#### [ASSIGNMENT]
Continue the article on Centennial Resource Development's scrapped IPO, picking up after its final sentence.

#### [EXTRACT TO READ]
..........

Permian IPO Scuttled; Other E&Ps Likely To Test Market

Southern Delaware producer Centennial Resource Development Inc. dipped its toe in the IPO pool June 22, becoming the first U.S. upstream company to do so in two years.

By July 7, the NGP Energy Capital-backed company apparently had a change of heart and fortunes. Riverstone Energy Ltd. and affiliates signed an agreement to acquire a majority stake in Centennial with an investment of $175 million.

But the ripple effect from Centennial’s bold move may prove to be a turning point for E&Ps in the best resource basins, despite low commodity prices.

Had the company gone ahead with its IPO, it would have been the first U.S. upstream E&P to test an initial offering since June 2014.

Centennial’s IPO was grounded in sound reasoning. Several Permian Basin players have enjoyed success with secondary offerings to fund (and overfund) transactions.

“We suggest that a combination of a relatively strong sale price along with the uncertainty of any public offering caused Centennial to sell rather than test the public route,” said Neal Dingmann, analyst at SunTrust Robinson Humphrey.

But analysts said that more companies will look toward alternatives besides asset sales to exit plays. An IPO can provide private equity-backed companies a way out and potentially command better returns than selling to a larger E&P.

..........

#### [RECORDS SHOWN]
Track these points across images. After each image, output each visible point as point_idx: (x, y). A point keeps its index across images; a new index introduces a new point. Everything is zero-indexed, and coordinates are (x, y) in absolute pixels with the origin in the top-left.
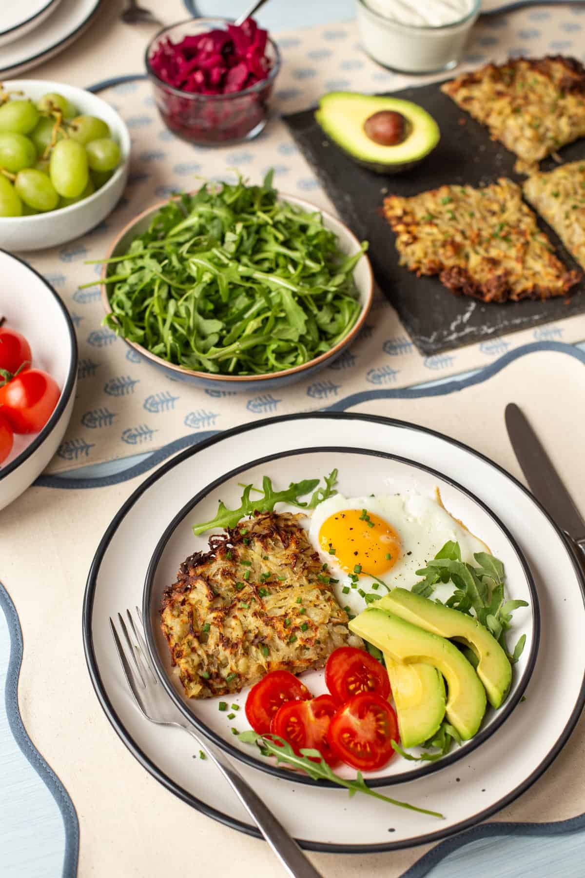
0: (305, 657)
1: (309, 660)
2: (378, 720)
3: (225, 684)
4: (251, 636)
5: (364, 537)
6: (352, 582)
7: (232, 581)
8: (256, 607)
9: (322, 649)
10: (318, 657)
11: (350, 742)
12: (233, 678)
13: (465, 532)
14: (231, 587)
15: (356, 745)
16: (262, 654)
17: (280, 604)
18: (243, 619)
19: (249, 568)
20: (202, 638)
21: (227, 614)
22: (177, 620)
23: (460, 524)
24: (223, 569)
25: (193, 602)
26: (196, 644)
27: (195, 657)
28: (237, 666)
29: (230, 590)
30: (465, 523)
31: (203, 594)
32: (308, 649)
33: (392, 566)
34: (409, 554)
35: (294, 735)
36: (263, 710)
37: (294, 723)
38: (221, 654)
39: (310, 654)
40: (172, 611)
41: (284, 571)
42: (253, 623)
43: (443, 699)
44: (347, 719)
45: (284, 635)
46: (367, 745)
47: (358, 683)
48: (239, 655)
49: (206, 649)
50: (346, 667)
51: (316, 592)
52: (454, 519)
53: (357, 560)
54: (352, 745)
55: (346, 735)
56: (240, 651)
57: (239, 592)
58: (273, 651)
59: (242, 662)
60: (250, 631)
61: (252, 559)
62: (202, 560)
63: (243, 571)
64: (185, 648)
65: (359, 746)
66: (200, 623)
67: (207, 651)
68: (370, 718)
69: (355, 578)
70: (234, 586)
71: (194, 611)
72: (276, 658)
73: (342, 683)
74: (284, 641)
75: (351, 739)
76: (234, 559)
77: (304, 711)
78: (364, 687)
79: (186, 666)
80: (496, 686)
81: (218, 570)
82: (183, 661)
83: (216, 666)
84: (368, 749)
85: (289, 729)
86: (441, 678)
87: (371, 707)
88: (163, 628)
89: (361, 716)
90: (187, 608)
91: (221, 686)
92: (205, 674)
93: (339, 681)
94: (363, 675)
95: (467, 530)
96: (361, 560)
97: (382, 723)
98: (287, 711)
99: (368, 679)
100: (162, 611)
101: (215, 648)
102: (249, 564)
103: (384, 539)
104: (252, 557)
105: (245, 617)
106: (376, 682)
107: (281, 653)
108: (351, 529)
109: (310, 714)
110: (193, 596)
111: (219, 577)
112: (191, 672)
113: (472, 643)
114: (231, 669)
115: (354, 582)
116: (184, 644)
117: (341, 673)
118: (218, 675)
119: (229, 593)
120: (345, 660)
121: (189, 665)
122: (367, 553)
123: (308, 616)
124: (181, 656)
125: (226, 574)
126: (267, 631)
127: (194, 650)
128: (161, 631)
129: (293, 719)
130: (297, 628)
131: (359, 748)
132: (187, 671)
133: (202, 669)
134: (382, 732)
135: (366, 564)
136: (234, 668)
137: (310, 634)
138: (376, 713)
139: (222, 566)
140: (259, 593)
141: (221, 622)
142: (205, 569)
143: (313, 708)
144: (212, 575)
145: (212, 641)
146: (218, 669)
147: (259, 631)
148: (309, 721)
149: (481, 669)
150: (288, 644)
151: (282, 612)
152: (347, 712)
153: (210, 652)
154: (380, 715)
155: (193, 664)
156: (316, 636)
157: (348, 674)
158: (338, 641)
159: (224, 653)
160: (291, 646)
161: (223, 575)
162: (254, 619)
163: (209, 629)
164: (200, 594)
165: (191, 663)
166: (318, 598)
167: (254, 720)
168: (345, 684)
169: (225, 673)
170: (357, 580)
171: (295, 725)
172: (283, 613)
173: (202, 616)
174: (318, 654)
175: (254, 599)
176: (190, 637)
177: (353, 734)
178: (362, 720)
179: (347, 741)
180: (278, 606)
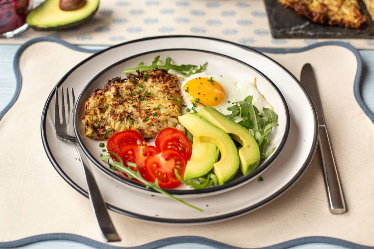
1: (153, 132)
2: (176, 164)
3: (105, 133)
5: (207, 88)
6: (193, 107)
7: (130, 91)
8: (136, 103)
9: (160, 127)
10: (158, 131)
11: (156, 169)
12: (111, 131)
13: (264, 100)
14: (128, 93)
15: (158, 172)
16: (129, 123)
17: (149, 105)
18: (127, 107)
19: (141, 89)
20: (102, 111)
21: (120, 104)
22: (94, 101)
23: (263, 96)
25: (106, 95)
26: (98, 112)
27: (95, 117)
28: (115, 126)
30: (265, 97)
32: (153, 125)
33: (217, 104)
34: (229, 102)
37: (130, 154)
38: (109, 119)
39: (154, 129)
40: (94, 97)
41: (158, 93)
44: (158, 158)
45: (143, 115)
46: (165, 174)
47: (173, 146)
48: (117, 120)
49: (103, 115)
50: (169, 137)
51: (170, 103)
52: (261, 94)
53: (198, 97)
54: (156, 171)
55: (155, 165)
56: (118, 118)
57: (131, 96)
58: (135, 123)
59: (118, 124)
61: (145, 86)
62: (119, 80)
63: (138, 89)
64: (92, 112)
65: (160, 172)
66: (105, 105)
67: (102, 116)
68: (172, 163)
69: (195, 105)
70: (130, 94)
71: (104, 99)
72: (135, 127)
73: (164, 144)
74: (142, 118)
75: (157, 168)
76: (135, 83)
77: (138, 151)
78: (176, 149)
79: (88, 119)
80: (247, 161)
81: (125, 86)
82: (88, 116)
83: (104, 124)
84: (165, 176)
85: (126, 156)
86: (218, 152)
87: (174, 157)
88: (87, 103)
89: (167, 159)
90: (101, 97)
91: (103, 133)
92: (96, 125)
93: (163, 142)
94: (178, 144)
95: (265, 99)
96: (200, 97)
97: (177, 166)
98: (129, 147)
99: (180, 146)
100: (90, 97)
101: (107, 116)
102: (142, 87)
103: (217, 91)
104: (145, 85)
105: (129, 106)
106: (184, 149)
107: (139, 125)
108: (201, 84)
109: (141, 153)
110: (108, 93)
111: (124, 89)
112: (90, 122)
113: (242, 140)
114: (111, 127)
115: (194, 107)
117: (166, 139)
118: (103, 127)
119: (126, 96)
120: (170, 134)
122: (204, 95)
123: (159, 111)
124: (88, 114)
125: (128, 88)
126: (136, 114)
127: (96, 114)
128: (85, 104)
129: (130, 152)
130: (151, 114)
131: (160, 174)
132: (88, 121)
133: (96, 122)
135: (203, 99)
136: (113, 127)
138: (176, 161)
139: (128, 85)
140: (141, 99)
141: (115, 106)
142: (119, 84)
143: (143, 150)
144: (121, 88)
145: (107, 112)
147: (132, 113)
148: (139, 156)
149: (241, 152)
150: (144, 121)
152: (160, 155)
153: (104, 117)
154: (178, 163)
156: (158, 118)
157: (169, 140)
158: (170, 125)
159: (110, 119)
162: (133, 108)
163: (107, 108)
164: (111, 93)
165: (91, 118)
166: (169, 106)
168: (166, 144)
169: (107, 128)
170: (196, 106)
171: (130, 155)
172: (149, 109)
173: (107, 102)
174: (158, 129)
175: (137, 100)
176: (97, 108)
177: (158, 166)
178: (166, 161)
179: (154, 168)
180: (147, 105)
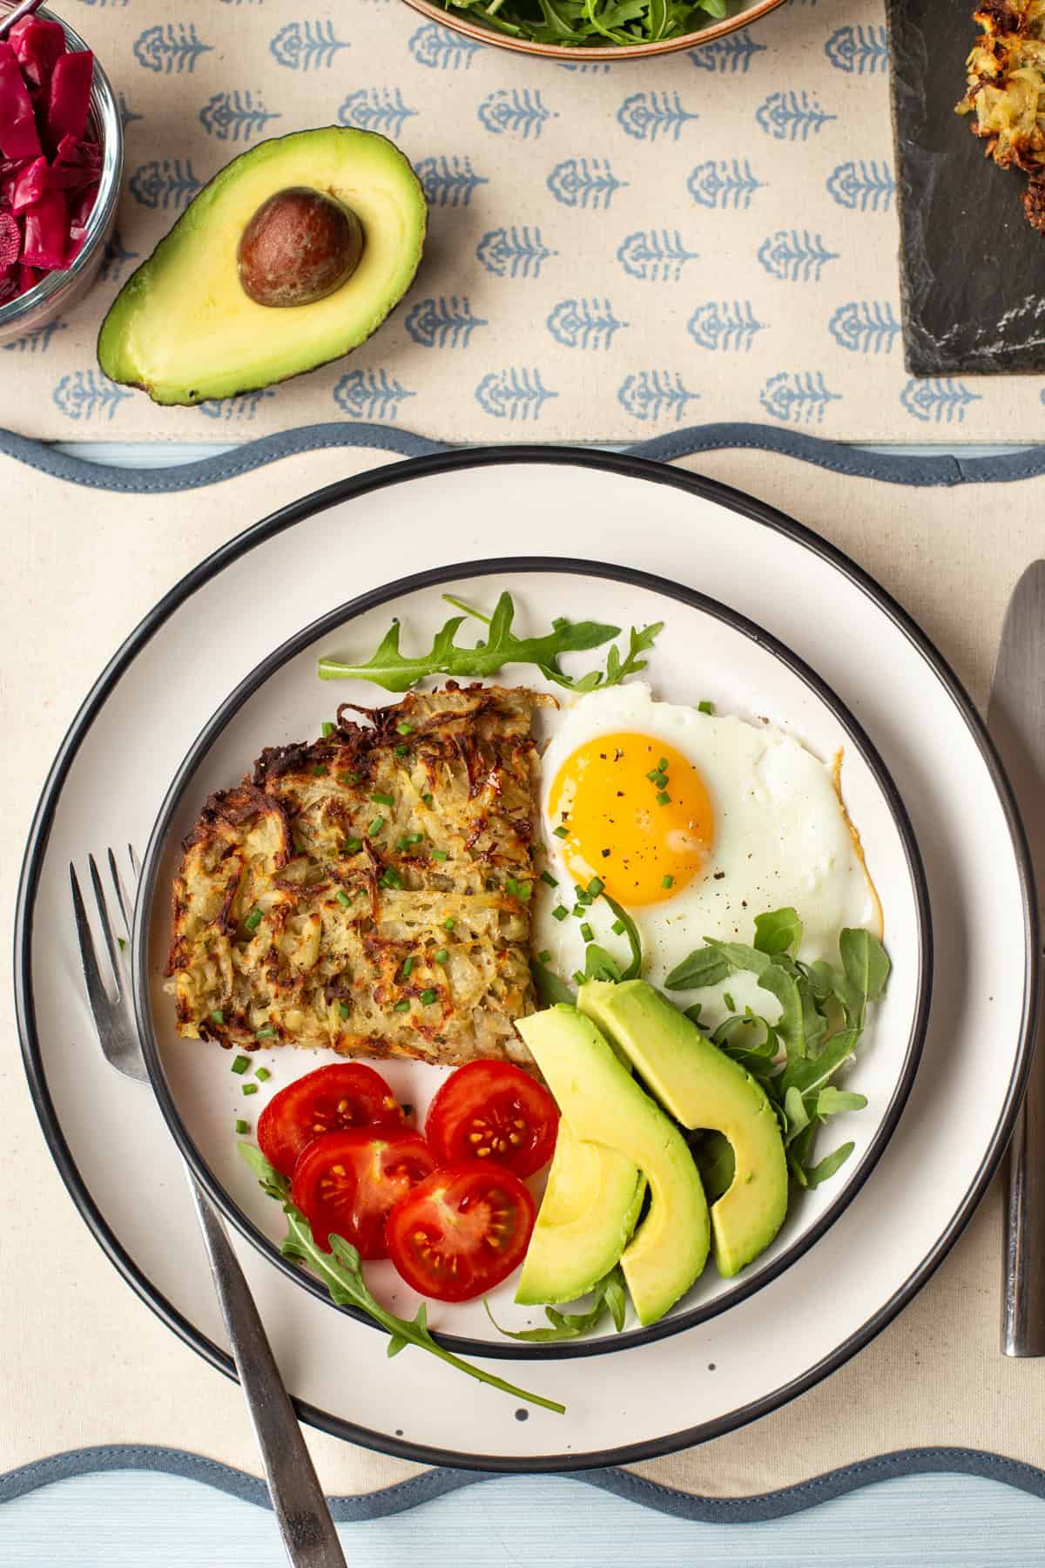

..........

#### [RESULT FOR THIS EXERCISE]
Bill Marko, managing director of Jefferies LLC, said a number of Permian operators have been able to raise equity through secondary offerings despite lower oil prices in the past year or so.

Centennial’s IPO filing is the first of a handful that will likely come out of the Permian, he said.

“I guess they’re the first guys to put their tails in the water since the price went back up,” Marko told Oil and Gas Investor. “It demonstrates that the Permian has the best economics of any of the basins so guys there will probably be the first ones to come back to the market.”

Centennial’s properties consist of large, contiguous acreage blocks in Reeves, Ward and Pecos counties in Texas, in an area about 45 miles long by 20 miles wide.

The company’s portfolio includes 61 operated producing horizontal wells, and it has established commercial production in the Third Bone Spring Sandstone, Upper Wolfcamp A, Lower Wolfcamp B, Wolfcamp B and Wolfcamp C.

“We believe our acreage may be prospective for the Second and Third Bone Spring shales and Avalon Shale, where other operators have experienced drilling success near our acreage,” the company’s prospectus said.

The company added one horizontal rig in June after temporarily suspending drilling at the end of March.

In May and June 2016, Centennial closed acquisitions contiguous to its position. In the two deals, the company acquired about 2,400 net acres, most of it operated, adding 250 boe/d of production. This year, the company has spent about $44 million on acquisitions.

The company has a $65 million term loan and $77 million on its revolving credit facility. Its borrowing base is $140 million as of April.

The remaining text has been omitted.